DESCRIPTION OF THE TASK
Copy the text of every item below line for line, leaving out the pictures.
##### INPUT DATA #####
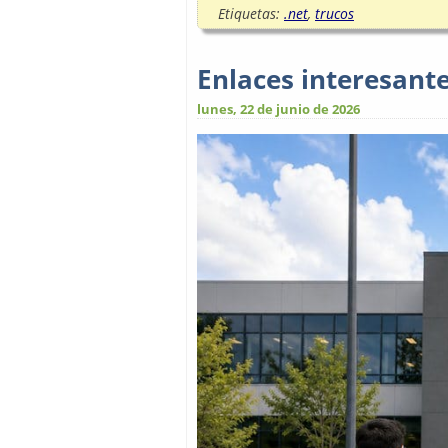
Etiquetas:
.net
,
trucos
Enlaces interesant
lunes, 22 de junio de 2026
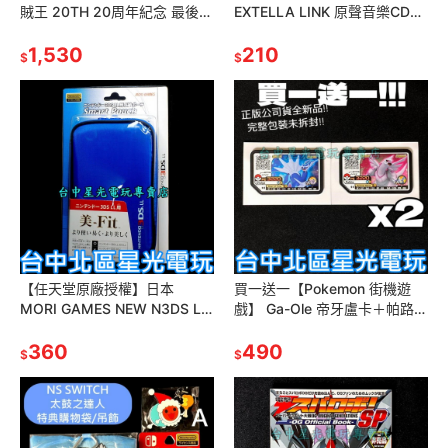
賊王 20TH 20周年紀念 最後賞
EXTELLA LINK 原聲音樂CD
魯夫公仔模型 【代理版全新
☆全新品【收錄曲目26首】台
品】台中星光電玩
1,530
中星光電玩
210
$
$
【任天堂原廠授權】日本
買一送一【Pokemon 街機遊
MORI GAMES NEW N3DS LL
戲】 Ga-Ole 帝牙盧卡＋帕路奇
SMART POUCH 主機包【台中
亞 特別活動卡匣 寶可夢 機台遊
星光電玩】
360
戲 鑽石珍珠【星光】
490
$
$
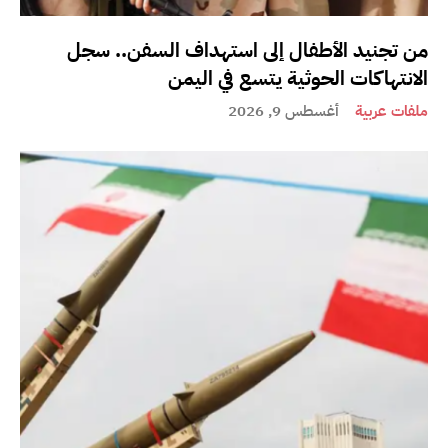
من تجنيد الأطفال إلى استهداف السفن.. سجل
الانتهاكات الحوثية يتسع في اليمن
ملفات عربية
أغسطس 9, 2026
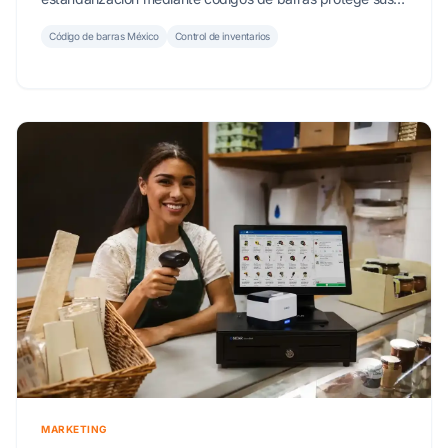
ganancias y acelera su crecimiento.
Código de barras México
Control de inventarios
MARKETING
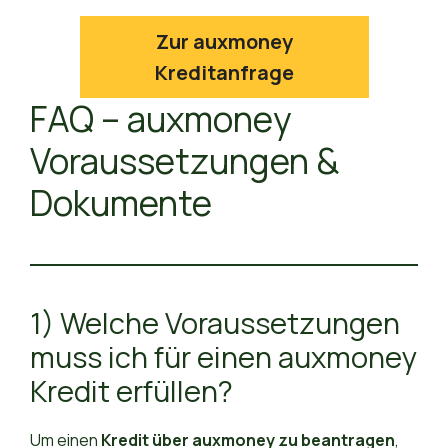
Zur auxmoney
Kreditanfrage
FAQ – auxmoney
Voraussetzungen &
Dokumente
1) Welche Voraussetzungen
muss ich für einen auxmoney
Kredit erfüllen?
Um einen
Kredit über auxmoney zu beantragen
,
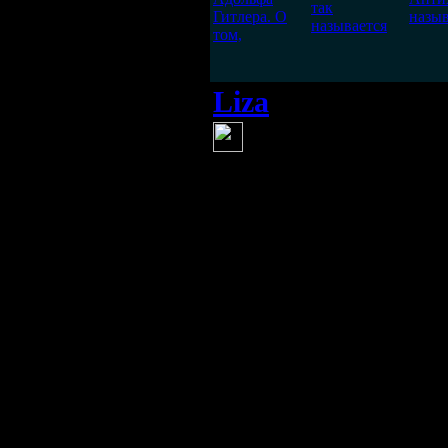
так
Гитлера. О
назы
называется
том,
Liza
(8 мая 2012 09:32)
Да, истории с 
действительно пр
скрытные и не по
Ходили слухи, что
куда-то пропал, ни
тело. Некоторые ж
что он до сих пор 
неизвестности и 
понравившихся зе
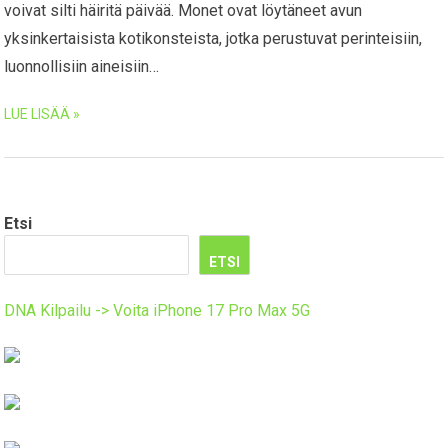
voivat silti häiritä päivää. Monet ovat löytäneet avun
yksinkertaisista kotikonsteista, jotka perustuvat perinteisiin,
luonnollisiin aineisiin…
LUE LISÄÄ »
Etsi
ETSI
DNA Kilpailu -> Voita iPhone 17 Pro Max 5G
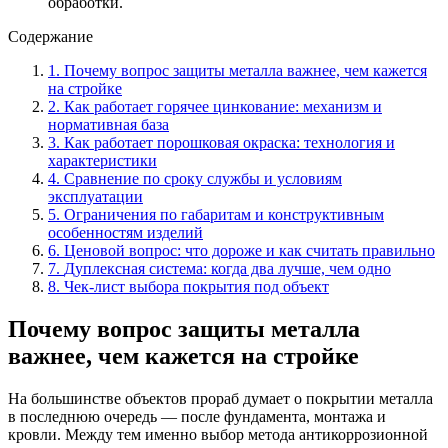
обработки.
Содержание
1
.
Почему вопрос защиты металла важнее, чем кажется
на стройке
2
.
Как работает горячее цинкование: механизм и
нормативная база
3
.
Как работает порошковая окраска: технология и
характеристики
4
.
Сравнение по сроку службы и условиям
эксплуатации
5
.
Ограничения по габаритам и конструктивным
особенностям изделий
6
.
Ценовой вопрос: что дороже и как считать правильно
7
.
Дуплексная система: когда два лучше, чем одно
8
.
Чек-лист выбора покрытия под объект
Почему вопрос защиты металла
важнее, чем кажется на стройке
На большинстве объектов прораб думает о покрытии металла
в последнюю очередь — после фундамента, монтажа и
кровли. Между тем именно выбор метода антикоррозионной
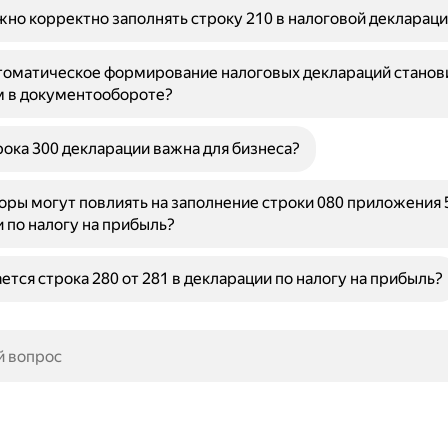
но корректно заполнять строку 210 в налоговой декларац
томатическое формирование налоговых деклараций станов
м в документообороте?
ока 300 декларации важна для бизнеса?
оры могут повлиять на заполнение строки 080 приложения 5
 по налогу на прибыль?
ется строка 280 от 281 в декларации по налогу на прибыль?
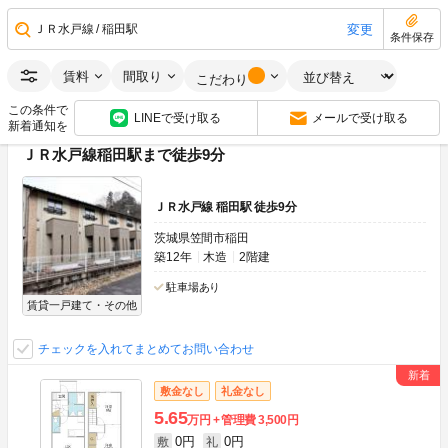
0円
0円
敷
礼
2LDK
56.70m
2
1階
変更
ＪＲ水戸線
稲田駅
条件保存
画像：17枚
ペット可(相談)
角部屋
南向き
賃料
間取り
こだわり
空室状況をお問い合わせ
この条件で
LINEで受け取る
メールで受け取る
新着通知を
ＪＲ水戸線稲田駅まで徒歩9分
ＪＲ水戸線 稲田駅 徒歩9分
茨城県笠間市稲田
築12年
木造
2階建
駐車場あり
賃貸一戸建て・その他
チェックを入れてまとめてお問い合わせ
敷金なし
礼金なし
5.65
万円
管理費
3,500円
0円
0円
敷
礼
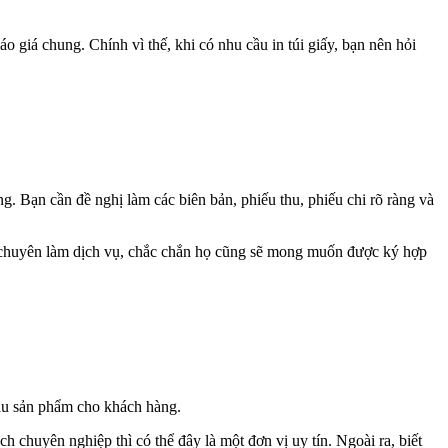
 giá chung. Chính vì thế, khi có nhu cầu in túi giấy, bạn nên hỏi
g. Bạn cần đề nghị làm các biên bản, phiếu thu, phiếu chi rõ ràng và
và chuyên làm dịch vụ, chắc chắn họ cũng sẽ mong muốn được ký hợp
 mẫu sản phẩm cho khách hàng.
 chuyên nghiệp thì có thể đây là một đơn vị uy tín. Ngoài ra, biết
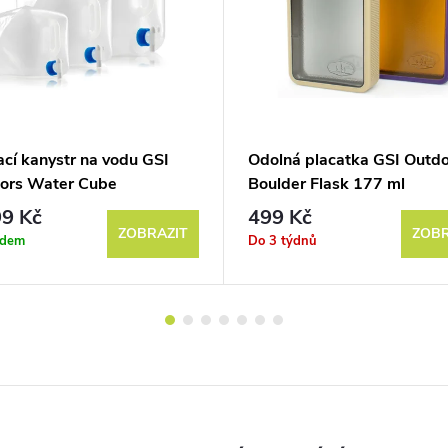
ací kanystr na vodu GSI
Odolná placatka GSI Outd
ors Water Cube
Boulder Flask 177 ml
9 Kč
499 Kč
ZOBRAZIT
ZOBR
adem
Do 3 týdnů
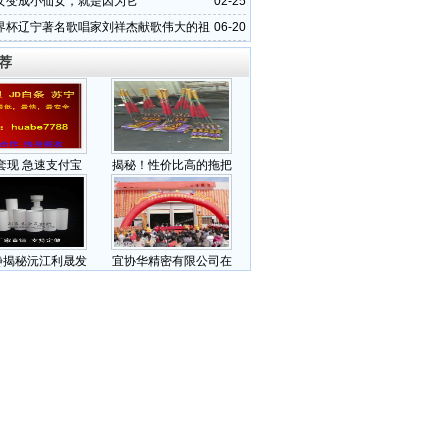
女变成小仙女，就是因为它
02-25
界杯辽宁著名歌唱家刘祥杰献歌伟大的祖
06-20
荐
套现 急速支付宝
揭秘！性价比高的拖把
静揭秘沅江利晟发
宜协华精密有限公司在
#####
SOLUTION TO THIS EXERCISE
Etiquetas:
.net
,
trucos
Enlaces interesant
lunes, 22 de junio de 2026
賊王 20TH 20周年紀念 最後賞
EXTELLA LINK 原聲音樂CD
魯夫公仔模型 【代理版全新
☆全新品【收錄曲目26首】台
品】台中星光電玩
1,530
中星光電玩
210
$
$
【任天堂原廠授權】日本
買一送一【Pokemon 街機遊
MORI GAMES NEW N3DS LL
戲】 Ga-Ole 帝牙盧卡＋帕路奇
SMART POUCH 主機包【台中
亞 特別活動卡匣 寶可夢 機台遊
星光電玩】
360
戲 鑽石珍珠【星光】
490
$
$
من تجنيد الأطفال إلى استهداف السفن.. سجل
الانتهاكات الحوثية يتسع في اليمن
ملفات عربية
أغسطس 9, 2026
ganancias y acelera su crecimiento.
Código de barras México
Control de inventarios
MARKETING
Zur auxmoney
Kreditanfrage
FAQ – auxmoney
Voraussetzungen &
Dokumente
1) Welche Voraussetzungen
muss ich für einen auxmoney
Kredit erfüllen?
Um einen
Kredit über auxmoney zu beantragen
,
так
Гитлера. О
назы
называется
том,
Liza
(8 мая 2012 09:32)
Да, истории с 
действительно пр
скрытные и не по
Ходили слухи, что
куда-то пропал, ни
тело. Некоторые ж
что он до сих пор 
неизвестности и 
понравившихся зе
voivat silti häiritä päivää. Monet ovat löytäneet avun
yksinkertaisista kotikonsteista, jotka perustuvat perinteisiin,
luonnollisiin aineisiin…
LUE LISÄÄ »
Etsi
ETSI
DNA Kilpailu -> Voita iPhone 17 Pro Max 5G
обработки.
Содержание
1
.
Почему вопрос защиты металла важнее, чем кажется
на стройке
2
.
Как работает горячее цинкование: механизм и
нормативная база
3
.
Как работает порошковая окраска: технология и
характеристики
4
.
Сравнение по сроку службы и условиям
эксплуатации
5
.
Ограничения по габаритам и конструктивным
особенностям изделий
6
.
Ценовой вопрос: что дороже и как считать правильно
7
.
Дуплексная система: когда два лучше, чем одно
8
.
Чек-лист выбора покрытия под объект
Почему вопрос защиты металла
важнее, чем кажется на стройке
На большинстве объектов прораб думает о покрытии металла
в последнюю очередь — после фундамента, монтажа и
кровли. Между тем именно выбор метода антикоррозионной
но корректно заполнять строку 210 в налоговой декларац
томатическое формирование налоговых деклараций станов
м в документообороте?
ока 300 декларации важна для бизнеса?
оры могут повлиять на заполнение строки 080 приложения 5
 по налогу на прибыль?
ется строка 280 от 281 в декларации по налогу на прибыль?
0円
0円
敷
礼
2LDK
56.70m
2
1階
変更
ＪＲ水戸線
稲田駅
条件保存
画像：17枚
ペット可(相談)
角部屋
南向き
賃料
間取り
こだわり
空室状況をお問い合わせ
この条件で
LINEで受け取る
メールで受け取る
新着通知を
ＪＲ水戸線稲田駅まで徒歩9分
ＪＲ水戸線 稲田駅 徒歩9分
茨城県笠間市稲田
築12年
木造
2階建
駐車場あり
賃貸一戸建て・その他
チェックを入れてまとめてお問い合わせ
敷金なし
礼金なし
5.65
万円
管理費
3,500円
0円
0円
敷
礼
 giá chung. Chính vì thế, khi có nhu cầu in túi giấy, bạn nên hỏi
g. Bạn cần đề nghị làm các biên bản, phiếu thu, phiếu chi rõ ràng và
và chuyên làm dịch vụ, chắc chắn họ cũng sẽ mong muốn được ký hợp
 mẫu sản phẩm cho khách hàng.
 chuyên nghiệp thì có thể đây là một đơn vị uy tín. Ngoài ra, biết
ací kanystr na vodu GSI
Odolná placatka GSI Outd
ors Water Cube
Boulder Flask 177 ml
9 Kč
499 Kč
ZOBRAZIT
ZOBR
adem
Do 3 týdnů
女变成小仙女，就是因为它
02-25
界杯辽宁著名歌唱家刘祥杰献歌伟大的祖
06-20
荐
套现 急速支付宝
揭秘！性价比高的拖把
静揭秘沅江利晟发
宜协华精密有限公司在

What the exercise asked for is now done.